Information shown:
++++

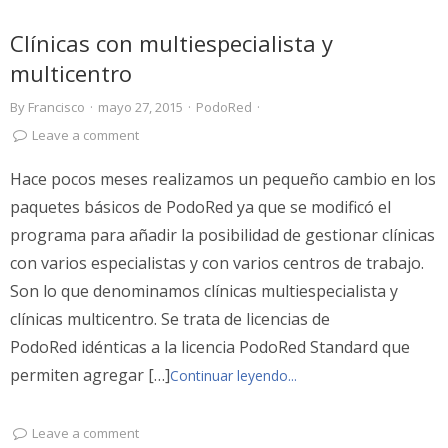
Clínicas con multiespecialista y
multicentro
By
Francisco
·
mayo 27, 2015
·
PodoRed
·
Leave a comment
Hace pocos meses realizamos un pequeño cambio en los
paquetes básicos de PodoRed ya que se modificó el
programa para añadir la posibilidad de gestionar clínicas
con varios especialistas y con varios centros de trabajo.
Son lo que denominamos clínicas multiespecialista y
clínicas multicentro. Se trata de licencias de
PodoRed idénticas a la licencia PodoRed Standard que
permiten agregar […]
Continuar leyendo...
Leave a comment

++++

Exercise description:
Where in the listing does the string "PodoRed" appear? Copy every line that has it.

Task response:
PodoRed
paquetes básicos de PodoRed ya que se modificó el
PodoRed idénticas a la licencia PodoRed Standard que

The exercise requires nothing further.